In systems where power is distributed over long wires, severe transients are generated by load steps (abrupt changes in load current). Negative load steps happen when load current drops from a high value to a low value. Negative changes in current (dI/dt) cause the wire's parasitic inductance to generate a positive-going high voltage spike which can cause damage to neighboring devices powered from the same wire. High values of dI/dt are produced by fast load switching, such as caused by relays, switch contacts and solid state load switching. Corroded connections between a power source and load can lead to an abrupt interruption of current flow, and a high value of dI/dt. The best example of this condition is automotive load dump, where there is a sudden break in the connection to the battery caused by vibration and corroded terminals.

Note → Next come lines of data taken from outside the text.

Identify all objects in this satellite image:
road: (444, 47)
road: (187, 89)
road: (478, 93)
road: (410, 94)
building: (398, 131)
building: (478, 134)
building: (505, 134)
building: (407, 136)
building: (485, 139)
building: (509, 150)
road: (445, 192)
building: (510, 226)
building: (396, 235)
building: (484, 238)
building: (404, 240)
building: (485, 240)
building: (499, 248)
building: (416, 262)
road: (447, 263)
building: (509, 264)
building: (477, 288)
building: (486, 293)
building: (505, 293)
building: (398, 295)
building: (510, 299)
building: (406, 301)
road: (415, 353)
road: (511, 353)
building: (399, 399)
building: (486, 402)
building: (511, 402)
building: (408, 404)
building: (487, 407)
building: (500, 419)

Load dump causes a voltage surge that stays elevated for hundreds of milliseconds (see Figure 1). The amplitude of the transient, according to the Society of Automotive Engineers (SAE), may be as high as 125V. A typical load dump profile has a rise time of 5 milliseconds and decays exponentially with a time constant of 200ms. In industrial systems similar events can be caused by regeneration in solenoids and motors.

Figure 1: Typical Load Dump Waveform

Electronic circuits have become more prevalent in automobiles, and they must be reliable. In addition, sophisticated consumer electronics such as smart phones, laptops, MP3 players, GPS, and data entry devices that charge through automobile cigarette lighters must also protect their products from both repetitive transients and unexpected voltage spikes. Inadequate protection from high voltage transients leads to degraded performance or failure and costly replacement.

These transients pose a difficult challenge for engineers focused on protecting sensitive electronics. Historically, this protection was achieved using bulky capacitors, TVS diodes and fuses, but this discrete solution consumes a lot of real estate, and may be impractical.